_Task directions_: Take the entries that follow and return exactly the lines from the one holding "pinky dip: (866, 431)" through the one holding "pinky pip: (625, 925)", both included. Nothing else is needed.

_Materials provided_:
========================

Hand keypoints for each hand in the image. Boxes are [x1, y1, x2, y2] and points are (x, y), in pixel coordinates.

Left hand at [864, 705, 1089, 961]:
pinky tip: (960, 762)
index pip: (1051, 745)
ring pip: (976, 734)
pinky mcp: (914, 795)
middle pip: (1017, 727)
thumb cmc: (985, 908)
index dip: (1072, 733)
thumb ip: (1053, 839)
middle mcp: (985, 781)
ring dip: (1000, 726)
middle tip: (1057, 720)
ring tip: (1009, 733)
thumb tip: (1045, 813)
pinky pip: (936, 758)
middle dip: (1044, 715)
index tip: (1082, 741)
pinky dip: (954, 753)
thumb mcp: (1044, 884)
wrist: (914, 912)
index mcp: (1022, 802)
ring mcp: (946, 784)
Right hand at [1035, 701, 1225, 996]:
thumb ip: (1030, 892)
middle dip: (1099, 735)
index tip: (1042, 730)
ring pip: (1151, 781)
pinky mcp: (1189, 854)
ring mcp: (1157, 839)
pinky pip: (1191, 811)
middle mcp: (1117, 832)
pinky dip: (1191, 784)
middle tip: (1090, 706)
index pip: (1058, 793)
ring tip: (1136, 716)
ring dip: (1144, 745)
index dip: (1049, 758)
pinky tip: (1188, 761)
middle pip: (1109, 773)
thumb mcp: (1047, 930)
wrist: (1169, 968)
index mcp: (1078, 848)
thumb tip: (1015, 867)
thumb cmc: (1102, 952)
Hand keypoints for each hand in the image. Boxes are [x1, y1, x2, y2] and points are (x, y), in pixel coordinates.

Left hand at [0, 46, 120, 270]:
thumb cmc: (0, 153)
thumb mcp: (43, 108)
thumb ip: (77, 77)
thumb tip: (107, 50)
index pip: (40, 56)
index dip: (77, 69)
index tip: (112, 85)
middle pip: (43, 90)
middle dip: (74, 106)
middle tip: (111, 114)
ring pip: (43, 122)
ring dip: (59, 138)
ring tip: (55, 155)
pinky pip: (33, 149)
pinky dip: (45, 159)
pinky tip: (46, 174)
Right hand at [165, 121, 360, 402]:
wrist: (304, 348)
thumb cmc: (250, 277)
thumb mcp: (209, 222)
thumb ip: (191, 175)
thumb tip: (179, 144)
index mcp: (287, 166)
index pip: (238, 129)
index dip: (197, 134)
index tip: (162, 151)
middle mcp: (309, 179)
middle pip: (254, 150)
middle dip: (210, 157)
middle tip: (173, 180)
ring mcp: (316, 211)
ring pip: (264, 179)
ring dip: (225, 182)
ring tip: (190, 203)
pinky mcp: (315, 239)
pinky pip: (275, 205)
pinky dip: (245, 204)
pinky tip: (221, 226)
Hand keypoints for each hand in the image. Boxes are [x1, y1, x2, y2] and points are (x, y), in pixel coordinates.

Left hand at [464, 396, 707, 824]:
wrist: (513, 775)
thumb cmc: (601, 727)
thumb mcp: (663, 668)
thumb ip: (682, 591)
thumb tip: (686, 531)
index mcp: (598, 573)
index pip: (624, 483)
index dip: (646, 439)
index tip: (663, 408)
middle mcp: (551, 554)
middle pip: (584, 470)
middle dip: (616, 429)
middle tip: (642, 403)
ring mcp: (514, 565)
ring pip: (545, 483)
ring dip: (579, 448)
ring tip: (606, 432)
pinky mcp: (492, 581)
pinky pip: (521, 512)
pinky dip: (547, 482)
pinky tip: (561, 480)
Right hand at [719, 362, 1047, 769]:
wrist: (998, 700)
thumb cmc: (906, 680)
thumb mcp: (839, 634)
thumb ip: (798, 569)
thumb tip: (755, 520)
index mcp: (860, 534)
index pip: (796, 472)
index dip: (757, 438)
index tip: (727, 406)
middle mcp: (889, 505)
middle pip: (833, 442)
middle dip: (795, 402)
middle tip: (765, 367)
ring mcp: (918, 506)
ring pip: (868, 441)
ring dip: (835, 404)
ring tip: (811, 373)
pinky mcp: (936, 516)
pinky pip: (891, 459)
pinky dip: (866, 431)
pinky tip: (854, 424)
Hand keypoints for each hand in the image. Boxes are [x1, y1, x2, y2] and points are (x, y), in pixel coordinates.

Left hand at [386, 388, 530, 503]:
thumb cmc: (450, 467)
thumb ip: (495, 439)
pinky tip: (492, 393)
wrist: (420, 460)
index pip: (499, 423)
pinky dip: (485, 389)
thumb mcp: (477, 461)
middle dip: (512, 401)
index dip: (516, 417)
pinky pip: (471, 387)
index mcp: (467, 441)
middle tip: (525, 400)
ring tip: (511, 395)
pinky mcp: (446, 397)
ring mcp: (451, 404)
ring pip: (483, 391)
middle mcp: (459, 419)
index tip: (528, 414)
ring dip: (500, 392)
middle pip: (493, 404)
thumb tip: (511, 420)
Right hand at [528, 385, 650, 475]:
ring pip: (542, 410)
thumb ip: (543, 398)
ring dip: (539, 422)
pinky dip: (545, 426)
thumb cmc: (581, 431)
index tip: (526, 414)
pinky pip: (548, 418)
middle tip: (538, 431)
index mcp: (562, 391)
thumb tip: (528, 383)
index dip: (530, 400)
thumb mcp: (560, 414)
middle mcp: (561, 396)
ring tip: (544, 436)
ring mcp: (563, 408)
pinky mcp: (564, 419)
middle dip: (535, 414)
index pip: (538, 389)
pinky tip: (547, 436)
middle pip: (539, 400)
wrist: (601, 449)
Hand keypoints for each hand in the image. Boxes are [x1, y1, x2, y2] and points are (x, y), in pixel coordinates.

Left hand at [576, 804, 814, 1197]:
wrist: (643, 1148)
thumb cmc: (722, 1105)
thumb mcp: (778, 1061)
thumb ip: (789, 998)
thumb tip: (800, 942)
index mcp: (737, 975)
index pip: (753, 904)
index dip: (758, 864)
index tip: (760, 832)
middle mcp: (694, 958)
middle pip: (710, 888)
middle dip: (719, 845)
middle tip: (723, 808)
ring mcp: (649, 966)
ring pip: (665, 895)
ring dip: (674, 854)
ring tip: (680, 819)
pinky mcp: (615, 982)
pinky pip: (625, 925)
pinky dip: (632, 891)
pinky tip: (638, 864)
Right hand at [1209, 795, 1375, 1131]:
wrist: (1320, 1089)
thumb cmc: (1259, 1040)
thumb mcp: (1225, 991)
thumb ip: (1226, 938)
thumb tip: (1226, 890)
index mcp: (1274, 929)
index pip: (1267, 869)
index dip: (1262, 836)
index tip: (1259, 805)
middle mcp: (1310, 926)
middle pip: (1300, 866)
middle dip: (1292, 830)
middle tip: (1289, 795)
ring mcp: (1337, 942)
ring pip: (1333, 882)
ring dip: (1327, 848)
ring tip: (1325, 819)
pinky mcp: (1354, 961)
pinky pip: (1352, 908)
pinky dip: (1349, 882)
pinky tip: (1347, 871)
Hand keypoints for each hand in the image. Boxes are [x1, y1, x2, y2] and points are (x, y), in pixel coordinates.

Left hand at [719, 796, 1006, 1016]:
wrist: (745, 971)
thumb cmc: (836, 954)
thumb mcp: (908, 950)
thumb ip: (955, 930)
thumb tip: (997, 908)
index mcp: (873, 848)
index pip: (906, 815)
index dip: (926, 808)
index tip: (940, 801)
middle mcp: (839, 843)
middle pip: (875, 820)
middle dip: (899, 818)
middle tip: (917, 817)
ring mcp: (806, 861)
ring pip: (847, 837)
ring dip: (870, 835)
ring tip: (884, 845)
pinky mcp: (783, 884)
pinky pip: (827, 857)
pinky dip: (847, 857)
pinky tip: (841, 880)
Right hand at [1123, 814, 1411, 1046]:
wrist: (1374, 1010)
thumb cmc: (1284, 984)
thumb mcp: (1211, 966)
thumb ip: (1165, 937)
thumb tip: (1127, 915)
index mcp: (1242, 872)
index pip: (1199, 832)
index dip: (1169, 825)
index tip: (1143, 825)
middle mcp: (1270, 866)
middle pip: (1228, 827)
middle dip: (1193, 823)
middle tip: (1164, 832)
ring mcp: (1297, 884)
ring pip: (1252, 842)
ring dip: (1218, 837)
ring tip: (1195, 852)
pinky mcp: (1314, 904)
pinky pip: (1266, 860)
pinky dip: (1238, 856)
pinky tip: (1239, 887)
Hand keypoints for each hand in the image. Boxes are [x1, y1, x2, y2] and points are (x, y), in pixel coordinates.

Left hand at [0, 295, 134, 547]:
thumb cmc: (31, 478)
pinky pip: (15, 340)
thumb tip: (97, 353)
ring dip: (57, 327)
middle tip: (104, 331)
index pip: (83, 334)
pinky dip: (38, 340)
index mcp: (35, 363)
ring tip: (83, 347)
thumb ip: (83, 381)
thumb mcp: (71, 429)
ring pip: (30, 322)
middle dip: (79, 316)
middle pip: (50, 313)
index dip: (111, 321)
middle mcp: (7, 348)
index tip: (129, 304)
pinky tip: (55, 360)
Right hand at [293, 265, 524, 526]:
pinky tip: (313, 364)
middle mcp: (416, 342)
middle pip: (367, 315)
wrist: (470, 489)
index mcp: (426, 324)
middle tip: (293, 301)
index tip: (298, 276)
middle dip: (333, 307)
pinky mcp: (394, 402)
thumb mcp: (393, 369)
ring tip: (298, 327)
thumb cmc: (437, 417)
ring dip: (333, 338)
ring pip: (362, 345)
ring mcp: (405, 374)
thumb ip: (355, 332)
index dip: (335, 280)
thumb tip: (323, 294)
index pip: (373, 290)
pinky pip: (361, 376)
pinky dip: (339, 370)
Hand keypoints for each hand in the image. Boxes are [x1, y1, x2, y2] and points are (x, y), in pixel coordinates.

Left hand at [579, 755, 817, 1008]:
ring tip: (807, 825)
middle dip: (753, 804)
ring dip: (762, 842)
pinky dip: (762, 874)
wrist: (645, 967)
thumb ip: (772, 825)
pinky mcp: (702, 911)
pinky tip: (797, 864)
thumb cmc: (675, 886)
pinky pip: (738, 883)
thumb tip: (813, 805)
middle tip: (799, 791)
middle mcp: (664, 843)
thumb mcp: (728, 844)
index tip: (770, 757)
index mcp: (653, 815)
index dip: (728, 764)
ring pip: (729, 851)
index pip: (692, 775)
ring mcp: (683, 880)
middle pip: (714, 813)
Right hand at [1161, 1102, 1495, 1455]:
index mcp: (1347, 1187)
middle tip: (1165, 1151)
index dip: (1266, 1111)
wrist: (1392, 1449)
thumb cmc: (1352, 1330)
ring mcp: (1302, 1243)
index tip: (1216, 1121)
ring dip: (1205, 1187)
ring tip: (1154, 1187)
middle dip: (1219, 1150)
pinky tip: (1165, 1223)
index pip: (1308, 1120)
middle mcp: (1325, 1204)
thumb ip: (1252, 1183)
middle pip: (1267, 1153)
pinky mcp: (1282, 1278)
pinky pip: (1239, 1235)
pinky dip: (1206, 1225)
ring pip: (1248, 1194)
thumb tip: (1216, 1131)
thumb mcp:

========================

_Exercise answer_:
pinky dip: (866, 431)
pinky tip: (854, 424)
Hand keypoints for each hand in the image. Boxes are [x1, y1, x2, y2] and points are (x, y), in pixel coordinates.

Left hand at [386, 388, 530, 503]:
thumb cmc: (450, 467)
thumb ip: (495, 439)
pinky tip: (492, 393)
wrist: (420, 460)
index pip: (499, 423)
pinky dip: (485, 389)
thumb mcp: (477, 461)
middle dip: (512, 401)
index dip: (516, 417)
pinky pip: (471, 387)
index mcp: (467, 441)
middle tip: (525, 400)
ring tip: (511, 395)
pinky mcp: (446, 397)
ring mcp: (451, 404)
ring pip: (483, 391)
middle mcp: (459, 419)
index tip: (528, 414)
ring dip: (500, 392)
middle pip: (493, 404)
thumb tip: (511, 420)
Right hand at [528, 385, 650, 475]:
ring pip: (542, 410)
thumb ip: (543, 398)
ring dip: (539, 422)
pinky dip: (545, 426)
thumb cmc: (581, 431)
index tip: (526, 414)
pinky pip: (548, 418)
middle tip: (538, 431)
index mcp: (562, 391)
thumb tip: (528, 383)
index dip: (530, 400)
thumb mcp: (560, 414)
middle mcp: (561, 396)
ring tip: (544, 436)
ring mcp: (563, 408)
pinky mcp: (564, 419)
middle dip: (535, 414)
index pip: (538, 389)
pinky tip: (547, 436)
middle pip: (539, 400)
wrist: (601, 449)
Hand keypoints for each hand in the image. Boxes are [x1, y1, x2, y2] and points are (x, y), in pixel coordinates.

Left hand at [576, 804, 814, 1197]:
wrist: (643, 1148)
thumb cmc: (722, 1105)
thumb mcp: (778, 1061)
thumb ip: (789, 998)
thumb tip: (800, 942)
index mcp: (737, 975)
index pip: (753, 904)
index dip: (758, 864)
index tip: (760, 832)
middle mcp: (694, 958)
middle pip: (710, 888)
middle dip: (719, 845)
middle tip: (723, 808)
ring mcp: (649, 966)
ring pip: (665, 895)
ring dip: (674, 854)
ring tip: (680, 819)
pinky mcp: (615, 982)
pinky pip: (625, 925)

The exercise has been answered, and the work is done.